Your instructions: Each record below is to be output with no change at all.

== == ==

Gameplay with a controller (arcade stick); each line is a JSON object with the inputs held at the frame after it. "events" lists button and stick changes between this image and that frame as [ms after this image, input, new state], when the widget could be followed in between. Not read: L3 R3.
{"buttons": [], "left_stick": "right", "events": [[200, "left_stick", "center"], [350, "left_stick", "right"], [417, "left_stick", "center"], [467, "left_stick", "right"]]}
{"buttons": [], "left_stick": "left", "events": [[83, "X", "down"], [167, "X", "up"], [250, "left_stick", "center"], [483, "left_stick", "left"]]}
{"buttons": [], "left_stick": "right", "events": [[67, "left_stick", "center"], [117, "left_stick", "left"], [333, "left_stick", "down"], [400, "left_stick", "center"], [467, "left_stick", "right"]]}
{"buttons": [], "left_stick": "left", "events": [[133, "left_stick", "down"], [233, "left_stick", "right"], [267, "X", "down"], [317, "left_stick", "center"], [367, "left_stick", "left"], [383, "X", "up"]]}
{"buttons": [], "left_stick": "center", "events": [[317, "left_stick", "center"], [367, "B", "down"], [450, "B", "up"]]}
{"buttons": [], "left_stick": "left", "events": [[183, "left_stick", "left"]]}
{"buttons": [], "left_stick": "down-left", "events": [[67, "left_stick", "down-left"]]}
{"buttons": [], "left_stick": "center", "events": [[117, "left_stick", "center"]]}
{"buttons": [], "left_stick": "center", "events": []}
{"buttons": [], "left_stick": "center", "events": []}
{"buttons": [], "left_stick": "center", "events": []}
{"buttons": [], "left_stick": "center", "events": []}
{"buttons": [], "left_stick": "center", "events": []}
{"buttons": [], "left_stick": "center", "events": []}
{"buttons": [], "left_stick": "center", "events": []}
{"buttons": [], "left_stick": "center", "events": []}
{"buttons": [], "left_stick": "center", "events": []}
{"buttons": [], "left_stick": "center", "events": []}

== == ==

Answer to the exercise:
Gameplay with a controller (arcade stick); each line is a JSON object with the inputs held at the frame after it. "events" lists button and stick changes between this image and that frame as [ms after this image, input, new state], when the widget could be followed in between. Not read: L3 R3.
{"buttons": [], "left_stick": "right", "events": [[200, "left_stick", "center"], [350, "left_stick", "right"], [417, "left_stick", "center"], [467, "left_stick", "right"]]}
{"buttons": [], "left_stick": "left", "events": [[83, "X", "down"], [167, "X", "up"], [250, "left_stick", "center"], [483, "left_stick", "left"]]}
{"buttons": [], "left_stick": "right", "events": [[67, "left_stick", "center"], [117, "left_stick", "left"], [333, "left_stick", "down"], [400, "left_stick", "center"], [467, "left_stick", "right"]]}
{"buttons": [], "left_stick": "left", "events": [[133, "left_stick", "down"], [233, "left_stick", "right"], [267, "X", "down"], [317, "left_stick", "center"], [367, "left_stick", "left"], [383, "X", "up"]]}
{"buttons": [], "left_stick": "center", "events": [[317, "left_stick", "center"], [367, "B", "down"], [450, "B", "up"]]}
{"buttons": [], "left_stick": "left", "events": [[183, "left_stick", "left"]]}
{"buttons": [], "left_stick": "down-left", "events": [[67, "left_stick", "down-left"]]}
{"buttons": [], "left_stick": "center", "events": [[117, "left_stick", "center"]]}
{"buttons": [], "left_stick": "center", "events": []}
{"buttons": [], "left_stick": "center", "events": []}
{"buttons": [], "left_stick": "center", "events": []}
{"buttons": [], "left_stick": "center", "events": []}
{"buttons": [], "left_stick": "center", "events": []}
{"buttons": [], "left_stick": "center", "events": []}
{"buttons": [], "left_stick": "center", "events": []}
{"buttons": [], "left_stick": "center", "events": []}
{"buttons": [], "left_stick": "center", "events": []}
{"buttons": [], "left_stick": "center", "events": []}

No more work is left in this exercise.